• Using the information:
(1) In the blog post about the Fairseq embedding bug, since which Fairseq version have some trained models carried extra embedding parameters?
(2) Reproduce the part of the blog post about the Fairseq embedding bug between "Embedding matrix" and "to be seen.", inclusive.

• Reading passage:
Your Fairseq-trained model might have more embedding parameters than it should.

How a bug in reading SentencePiece vocabulary files causes some Fairseq-trained models to have up to 3k extra parameters in the embedding layer.

Embedding matrix

This blog post documents the bug I came across while using the Fairseq toolkit to train the models for my LREC-COLING 2024 paper.

TL;DR: Some NLP models trained on Fairseq since version 0.10.0 (e.g. LASER, CamemBERT, UmBERTo) have 3xd extra parameters in the embedding layer (where d=320, 768, 1024 is the embedding dimension), meaning that up to 0.002% of model parameters are unaccounted for. This results from a bug in reading Fairseq Dictionary objects from files, which adds duplicate SentencePiece special tokens with wrong indices to the vocabulary. While some work-arounds have been implemented, I propose a bug fix in this PR. Whether or not this is a serious issue with major effects on computation cost and model performance remains to be seen.

• Data excerpts:
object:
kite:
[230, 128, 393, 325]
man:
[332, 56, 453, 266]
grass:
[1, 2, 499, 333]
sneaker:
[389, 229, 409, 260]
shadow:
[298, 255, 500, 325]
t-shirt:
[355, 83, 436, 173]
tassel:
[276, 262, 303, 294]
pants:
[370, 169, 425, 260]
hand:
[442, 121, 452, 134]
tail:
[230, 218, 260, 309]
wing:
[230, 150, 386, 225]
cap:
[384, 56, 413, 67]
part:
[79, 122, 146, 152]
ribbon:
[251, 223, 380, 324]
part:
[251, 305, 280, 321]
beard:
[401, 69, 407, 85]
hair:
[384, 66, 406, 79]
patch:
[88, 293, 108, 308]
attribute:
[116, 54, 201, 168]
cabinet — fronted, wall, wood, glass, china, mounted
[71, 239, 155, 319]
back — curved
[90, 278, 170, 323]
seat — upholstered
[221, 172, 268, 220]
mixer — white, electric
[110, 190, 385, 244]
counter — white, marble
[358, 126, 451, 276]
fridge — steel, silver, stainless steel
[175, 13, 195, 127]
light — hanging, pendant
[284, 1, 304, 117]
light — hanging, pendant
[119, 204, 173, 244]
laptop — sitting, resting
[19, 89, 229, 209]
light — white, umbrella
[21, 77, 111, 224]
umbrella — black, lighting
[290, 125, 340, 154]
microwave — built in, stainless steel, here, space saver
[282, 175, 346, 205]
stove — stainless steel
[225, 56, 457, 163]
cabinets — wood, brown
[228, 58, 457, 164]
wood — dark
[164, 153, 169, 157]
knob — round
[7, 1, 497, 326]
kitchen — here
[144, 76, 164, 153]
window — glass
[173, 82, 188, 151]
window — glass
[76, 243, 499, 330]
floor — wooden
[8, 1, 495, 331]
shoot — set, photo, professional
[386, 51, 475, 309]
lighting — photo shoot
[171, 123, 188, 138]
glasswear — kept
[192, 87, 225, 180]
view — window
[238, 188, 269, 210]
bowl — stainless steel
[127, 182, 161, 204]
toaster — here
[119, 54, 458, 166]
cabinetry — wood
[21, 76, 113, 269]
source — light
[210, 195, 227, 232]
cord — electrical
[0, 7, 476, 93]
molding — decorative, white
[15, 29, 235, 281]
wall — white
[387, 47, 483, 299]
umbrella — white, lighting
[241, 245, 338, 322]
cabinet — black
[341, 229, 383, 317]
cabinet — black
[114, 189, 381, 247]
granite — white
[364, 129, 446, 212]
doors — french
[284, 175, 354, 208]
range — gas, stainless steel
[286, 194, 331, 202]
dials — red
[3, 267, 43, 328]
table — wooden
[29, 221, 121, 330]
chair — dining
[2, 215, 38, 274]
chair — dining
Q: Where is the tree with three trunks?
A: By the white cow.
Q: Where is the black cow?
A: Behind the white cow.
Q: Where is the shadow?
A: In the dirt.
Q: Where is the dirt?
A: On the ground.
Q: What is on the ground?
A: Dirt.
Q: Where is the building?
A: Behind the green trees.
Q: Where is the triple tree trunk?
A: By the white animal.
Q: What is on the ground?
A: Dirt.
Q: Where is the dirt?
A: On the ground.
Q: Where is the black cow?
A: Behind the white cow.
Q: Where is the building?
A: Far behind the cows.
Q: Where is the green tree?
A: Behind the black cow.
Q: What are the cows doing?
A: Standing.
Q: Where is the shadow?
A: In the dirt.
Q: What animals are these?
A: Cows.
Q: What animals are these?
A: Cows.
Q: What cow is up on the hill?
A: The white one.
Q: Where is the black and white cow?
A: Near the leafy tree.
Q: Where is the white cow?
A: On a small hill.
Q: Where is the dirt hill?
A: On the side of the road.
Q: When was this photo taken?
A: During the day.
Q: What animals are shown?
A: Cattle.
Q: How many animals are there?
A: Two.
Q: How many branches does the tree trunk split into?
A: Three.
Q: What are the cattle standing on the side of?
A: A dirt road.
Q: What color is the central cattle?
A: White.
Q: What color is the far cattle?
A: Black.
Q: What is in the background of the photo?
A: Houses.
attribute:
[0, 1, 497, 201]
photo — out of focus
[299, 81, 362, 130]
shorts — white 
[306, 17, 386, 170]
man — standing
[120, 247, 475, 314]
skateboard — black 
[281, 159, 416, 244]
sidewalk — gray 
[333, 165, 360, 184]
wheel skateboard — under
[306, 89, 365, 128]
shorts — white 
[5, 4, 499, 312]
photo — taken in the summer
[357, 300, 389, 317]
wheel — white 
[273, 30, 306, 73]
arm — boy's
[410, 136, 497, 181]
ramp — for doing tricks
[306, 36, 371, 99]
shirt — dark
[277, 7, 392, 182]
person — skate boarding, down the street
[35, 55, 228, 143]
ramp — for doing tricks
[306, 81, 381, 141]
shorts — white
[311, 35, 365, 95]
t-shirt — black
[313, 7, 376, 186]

• Set of answers:
(1) Since version 0.10.0.

(2)
Embedding matrix

This blog post documents the bug I came across while using the Fairseq toolkit to train the models for my LREC-COLING 2024 paper.

TL;DR: Some NLP models trained on Fairseq since version 0.10.0 (e.g. LASER, CamemBERT, UmBERTo) have 3xd extra parameters in the embedding layer (where d=320, 768, 1024 is the embedding dimension), meaning that up to 0.002% of model parameters are unaccounted for. This results from a bug in reading Fairseq Dictionary objects from files, which adds duplicate SentencePiece special tokens with wrong indices to the vocabulary. While some work-arounds have been implemented, I propose a bug fix in this PR. Whether or not this is a serious issue with major effects on computation cost and model performance remains to be seen.